--- Given data ---

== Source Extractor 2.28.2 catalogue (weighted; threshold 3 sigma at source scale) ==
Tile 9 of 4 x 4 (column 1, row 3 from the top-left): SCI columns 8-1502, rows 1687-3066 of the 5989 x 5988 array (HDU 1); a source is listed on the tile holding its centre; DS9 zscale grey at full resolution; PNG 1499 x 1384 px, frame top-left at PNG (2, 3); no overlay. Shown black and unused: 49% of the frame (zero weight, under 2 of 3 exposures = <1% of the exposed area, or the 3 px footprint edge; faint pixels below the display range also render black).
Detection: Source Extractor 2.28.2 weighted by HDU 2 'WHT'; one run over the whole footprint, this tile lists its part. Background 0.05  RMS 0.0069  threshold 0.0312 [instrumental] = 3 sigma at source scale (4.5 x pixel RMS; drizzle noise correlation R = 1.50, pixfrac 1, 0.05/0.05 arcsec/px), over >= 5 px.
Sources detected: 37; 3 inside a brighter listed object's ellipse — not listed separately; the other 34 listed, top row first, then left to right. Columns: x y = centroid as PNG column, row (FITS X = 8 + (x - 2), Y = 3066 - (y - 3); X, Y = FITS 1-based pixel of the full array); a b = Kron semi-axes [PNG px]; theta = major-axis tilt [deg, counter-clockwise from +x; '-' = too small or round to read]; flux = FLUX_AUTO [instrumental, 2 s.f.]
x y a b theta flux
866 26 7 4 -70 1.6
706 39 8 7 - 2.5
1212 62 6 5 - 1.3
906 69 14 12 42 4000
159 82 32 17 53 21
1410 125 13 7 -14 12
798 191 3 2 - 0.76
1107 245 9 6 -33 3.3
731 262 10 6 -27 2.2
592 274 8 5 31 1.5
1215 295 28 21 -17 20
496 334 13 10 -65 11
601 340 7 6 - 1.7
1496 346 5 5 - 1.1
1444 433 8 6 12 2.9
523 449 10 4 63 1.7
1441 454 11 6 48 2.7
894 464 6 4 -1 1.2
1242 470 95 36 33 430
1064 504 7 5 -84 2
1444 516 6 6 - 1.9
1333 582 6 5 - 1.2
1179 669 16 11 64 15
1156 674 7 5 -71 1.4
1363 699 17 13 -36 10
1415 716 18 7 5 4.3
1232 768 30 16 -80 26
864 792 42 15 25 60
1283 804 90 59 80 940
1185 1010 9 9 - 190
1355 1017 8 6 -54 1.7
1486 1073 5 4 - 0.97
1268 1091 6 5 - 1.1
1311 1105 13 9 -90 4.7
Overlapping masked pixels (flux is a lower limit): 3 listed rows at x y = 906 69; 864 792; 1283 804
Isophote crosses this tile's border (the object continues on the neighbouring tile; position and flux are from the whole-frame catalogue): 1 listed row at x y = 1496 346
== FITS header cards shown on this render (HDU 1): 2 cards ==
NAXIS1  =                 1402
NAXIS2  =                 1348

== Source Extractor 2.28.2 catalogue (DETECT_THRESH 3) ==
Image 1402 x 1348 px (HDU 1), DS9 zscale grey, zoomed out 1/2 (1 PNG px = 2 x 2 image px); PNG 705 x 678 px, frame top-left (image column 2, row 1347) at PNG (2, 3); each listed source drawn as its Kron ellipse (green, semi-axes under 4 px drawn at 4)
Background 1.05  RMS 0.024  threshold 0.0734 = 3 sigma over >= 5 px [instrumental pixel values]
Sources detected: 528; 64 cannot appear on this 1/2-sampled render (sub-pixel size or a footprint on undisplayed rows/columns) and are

---

What you have to do: Rewrite the rows above as a numbered list, skipping any blank lines.

Written solution:
1. == Source Extractor 2.28.2 catalogue (weighted; threshold 3 sigma at source scale) ==
2. Tile 9 of 4 x 4 (column 1, row 3 from the top-left): SCI columns 8-1502, rows 1687-3066 of the 5989 x 5988 array (HDU 1); a source is listed on the tile holding its centre; DS9 zscale grey at full resolution; PNG 1499 x 1384 px, frame top-left at PNG (2, 3); no overlay. Shown black and unused: 49% of the frame (zero weight, under 2 of 3 exposures = <1% of the exposed area, or the 3 px footprint edge; faint pixels below the display range also render black).
3. Detection: Source Extractor 2.28.2 weighted by HDU 2 'WHT'; one run over the whole footprint, this tile lists its part. Background 0.05  RMS 0.0069  threshold 0.0312 [instrumental] = 3 sigma at source scale (4.5 x pixel RMS; drizzle noise correlation R = 1.50, pixfrac 1, 0.05/0.05 arcsec/px), over >= 5 px.
4. Sources detected: 37; 3 inside a brighter listed object's ellipse — not listed separately; the other 34 listed, top row first, then left to right. Columns: x y = centroid as PNG column, row (FITS X = 8 + (x - 2), Y = 3066 - (y - 3); X, Y = FITS 1-based pixel of the full array); a b = Kron semi-axes [PNG px]; theta = major-axis tilt [deg, counter-clockwise from +x; '-' = too small or round to read]; flux = FLUX_AUTO [instrumental, 2 s.f.]
5. x y a b theta flux
6. 866 26 7 4 -70 1.6
7. 706 39 8 7 - 2.5
8. 1212 62 6 5 - 1.3
9. 906 69 14 12 42 4000
10. 159 82 32 17 53 21
11. 1410 125 13 7 -14 12
12. 798 191 3 2 - 0.76
13. 1107 245 9 6 -33 3.3
14. 731 262 10 6 -27 2.2
15. 592 274 8 5 31 1.5
16. 1215 295 28 21 -17 20
17. 496 334 13 10 -65 11
18. 601 340 7 6 - 1.7
19. 1496 346 5 5 - 1.1
20. 1444 433 8 6 12 2.9
21. 523 449 10 4 63 1.7
22. 1441 454 11 6 48 2.7
23. 894 464 6 4 -1 1.2
24. 1242 470 95 36 33 430
25. 1064 504 7 5 -84 2
26. 1444 516 6 6 - 1.9
27. 1333 582 6 5 - 1.2
28. 1179 669 16 11 64 15
29. 1156 674 7 5 -71 1.4
30. 1363 699 17 13 -36 10
31. 1415 716 18 7 5 4.3
32. 1232 768 30 16 -80 26
33. 864 792 42 15 25 60
34. 1283 804 90 59 80 940
35. 1185 1010 9 9 - 190
36. 1355 1017 8 6 -54 1.7
37. 1486 1073 5 4 - 0.97
38. 1268 1091 6 5 - 1.1
39. 1311 1105 13 9 -90 4.7
40. Overlapping masked pixels (flux is a lower limit): 3 listed rows at x y = 906 69; 864 792; 1283 804
41. Isophote crosses this tile's border (the object continues on the neighbouring tile; position and flux are from the whole-frame catalogue): 1 listed row at x y = 1496 346
42. == FITS header cards shown on this render (HDU 1): 2 cards ==
43. NAXIS1  =                 1402
44. NAXIS2  =                 1348
45. == Source Extractor 2.28.2 catalogue (DETECT_THRESH 3) ==
46. Image 1402 x 1348 px (HDU 1), DS9 zscale grey, zoomed out 1/2 (1 PNG px = 2 x 2 image px); PNG 705 x 678 px, frame top-left (image column 2, row 1347) at PNG (2, 3); each listed source drawn as its Kron ellipse (green, semi-axes under 4 px drawn at 4)
47. Background 1.05  RMS 0.024  threshold 0.0734 = 3 sigma over >= 5 px [instrumental pixel values]
48. Sources detected: 528; 64 cannot appear on this 1/2-sampled render (sub-pixel size or a footprint on undisplayed rows/columns) and are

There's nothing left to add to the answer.